FNC / Devil’s Knot : Au coeur de l’horreur
Film coup de poing, Devil’s Knot d’Atom Egoyan relate un tragique fait divers ayant bouleversé l’Amérique en 1993.
Drame judiciaire inspiré du livre de Mara Leveritt, Devil’s Knot : The True Story of the West Memphis Three, le nouveau long métrage d’Atom Egoyan nous replonge dans l’horreur qu’ont vécu les familles des trois garçons de huit ans sauvagement assassinés en mai 1993, à West Memphis, Arkansas, et l’injustice dont ont été victimes trois adolescents accusés d’avoir commis ces crimes jugés satanistes.
« La communauté avait besoin de coupables devant un acte si terrible, expliquait le cinéaste rencontré au Festival International du Film de Toronto. Pour ces gens, il s’agissait d’un acte démoniaque; ils étaient persuadés que le diable était parmi eux. Les enquêteurs ont donc fait en sorte de trouver chez ces jeunes l’incarnation du diable. C’est dans la nature humaine de vouloir des réponses et devant des meurtres aussi brutaux, il fallait une réponse rapide puisqu’il était impossible pour eux de vivre sans réponses. »
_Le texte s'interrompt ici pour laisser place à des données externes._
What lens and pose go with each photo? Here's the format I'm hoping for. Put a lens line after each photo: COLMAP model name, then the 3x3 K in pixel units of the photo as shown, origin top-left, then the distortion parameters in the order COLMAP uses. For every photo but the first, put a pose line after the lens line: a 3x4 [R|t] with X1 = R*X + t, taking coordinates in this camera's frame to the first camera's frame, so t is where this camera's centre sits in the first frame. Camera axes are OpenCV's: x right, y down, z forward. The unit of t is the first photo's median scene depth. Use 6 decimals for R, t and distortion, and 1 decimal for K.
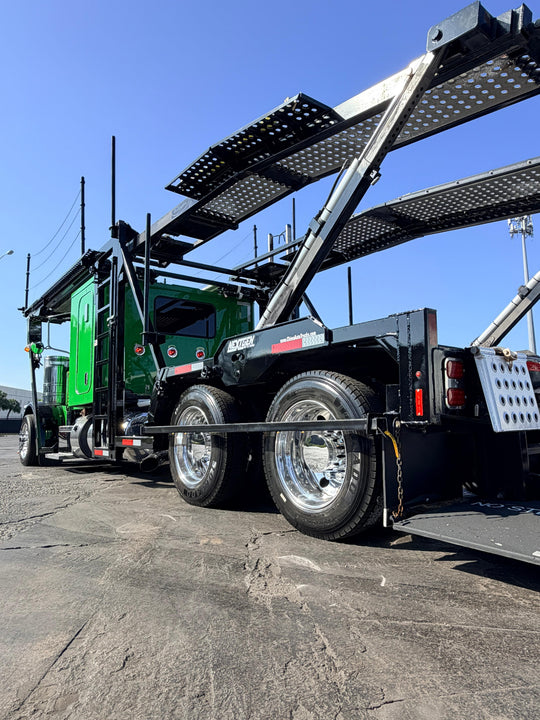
lens RADIAL K [[486.1, 0, 270.0], [0, 486.1, 360.0], [0, 0, 1]] dist [0.003030, 0.000113]
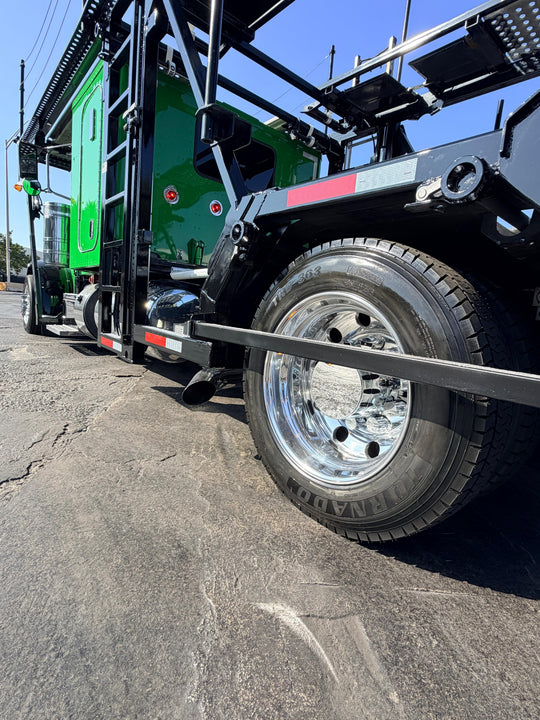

Alors qu’il existe déjà quatre documentaires sur le sujet, dont l’excellent West of Memphis d’Amy Berg, Egoyan s’est tourné du côté de la fiction pour explorer l’horrible fait divers : « Je crois que mon film apporte une certaine ambiguïté à cette histoire, alors que les documentaires, qui traçaient les portraits des accusés, ont eu pour effet que nous n’oublions jamais ce qu’ils ont subi. En me penchant sur les faits, j’ai eu envie d’explorer toutes les avenues qui n’avaient pas été empruntées, tous les êtres qui n’avaient pas été soupçonnés. La fiction nous permet d’interpréter de cette façon, de fouiller le principe du doute. Comment pouvons-nous vivre avec celui-ci sans jamais trouver de réponse à nos questions? »
Centré autour des personnages de Pam Hobbs (Reese Witherspoon, déchirante), mère de l’un des gamins, et de Ron Lax (Colin Firth, juste), détective privé ayant offert aux trois accusés de prouver leur innocence en révélant les faiblesses et les erreurs de l’enquête des policiers, Devil’s Knot rend compte avec un souci d’authenticité admirable ce fait divers qui a bouleversé l’Amérique.
« Il y a une essence quasi surnaturelle dans ces meurtres puisqu’aucune preuve n’a été trouvée sur les lieux du crime. À travers les personnages de Reese et de Colin on se rend compte qu’il n’y a pas nécessairement de réponses à toutes nos questions », avance le cinéaste.
Revisitant des thèmes abordés dans Exotica et The Sweet Hereafter, Egoyan livre sans doute l’un de ses films les plus conventionnels. De fait, on peine à reconnaître la signature du cinéaste canadien, qui s’acquitte pourtant honorablement de sa tâche. Ainsi, le premier acte de Devil’s Knot n’est pas sans rappeler Mystic River de Clint Eastwood avec son atmosphère tendue et ses scènes crève-coeur. Toutefois, force est de se demander si, à l’instar de West of Memphis, il était nécessaire de montrer les cadavres des enfants, si ces images insoutenables servent vraiment à la compréhension de l’horreur…
Le 20 octobre, à 18h, au Cinéma Impérial.